Print the records exactly. Miss nothing.
RECORDS FOR THE TASK section start
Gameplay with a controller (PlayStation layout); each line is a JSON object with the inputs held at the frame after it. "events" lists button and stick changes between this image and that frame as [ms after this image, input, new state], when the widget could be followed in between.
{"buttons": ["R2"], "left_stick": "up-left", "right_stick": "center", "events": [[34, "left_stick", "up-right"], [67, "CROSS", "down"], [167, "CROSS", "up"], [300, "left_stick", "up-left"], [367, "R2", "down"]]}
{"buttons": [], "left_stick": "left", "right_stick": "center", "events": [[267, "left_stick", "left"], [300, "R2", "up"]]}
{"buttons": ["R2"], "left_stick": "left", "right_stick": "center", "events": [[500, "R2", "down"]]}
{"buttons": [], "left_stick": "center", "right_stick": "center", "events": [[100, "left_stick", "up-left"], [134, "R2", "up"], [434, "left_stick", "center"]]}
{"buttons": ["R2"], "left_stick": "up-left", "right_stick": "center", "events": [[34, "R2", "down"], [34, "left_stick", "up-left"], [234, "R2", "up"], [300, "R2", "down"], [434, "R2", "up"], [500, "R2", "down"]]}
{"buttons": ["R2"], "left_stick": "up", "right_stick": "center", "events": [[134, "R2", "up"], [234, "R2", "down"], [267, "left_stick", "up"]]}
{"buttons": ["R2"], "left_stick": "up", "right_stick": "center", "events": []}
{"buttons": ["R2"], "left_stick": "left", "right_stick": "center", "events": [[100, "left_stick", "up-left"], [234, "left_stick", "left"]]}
RECORDS FOR THE TASK section end
RESPONSE AREA
Gameplay with a controller (PlayStation layout); each line is a JSON object with the inputs held at the frame after it. "events" lists button and stick changes between this image and that frame as [ms after this image, input, new state], when the widget could be followed in between.
{"buttons": ["R2"], "left_stick": "up-left", "right_stick": "center", "events": [[34, "left_stick", "up-right"], [67, "CROSS", "down"], [167, "CROSS", "up"], [300, "left_stick", "up-left"], [367, "R2", "down"]]}
{"buttons": [], "left_stick": "left", "right_stick": "center", "events": [[267, "left_stick", "left"], [300, "R2", "up"]]}
{"buttons": ["R2"], "left_stick": "left", "right_stick": "center", "events": [[500, "R2", "down"]]}
{"buttons": [], "left_stick": "center", "right_stick": "center", "events": [[100, "left_stick", "up-left"], [134, "R2", "up"], [434, "left_stick", "center"]]}
{"buttons": ["R2"], "left_stick": "up-left", "right_stick": "center", "events": [[34, "R2", "down"], [34, "left_stick", "up-left"], [234, "R2", "up"], [300, "R2", "down"], [434, "R2", "up"], [500, "R2", "down"]]}
{"buttons": ["R2"], "left_stick": "up", "right_stick": "center", "events": [[134, "R2", "up"], [234, "R2", "down"], [267, "left_stick", "up"]]}
{"buttons": ["R2"], "left_stick": "up", "right_stick": "center", "events": []}
{"buttons": ["R2"], "left_stick": "left", "right_stick": "center", "events": [[100, "left_stick", "up-left"], [234, "left_stick", "left"]]}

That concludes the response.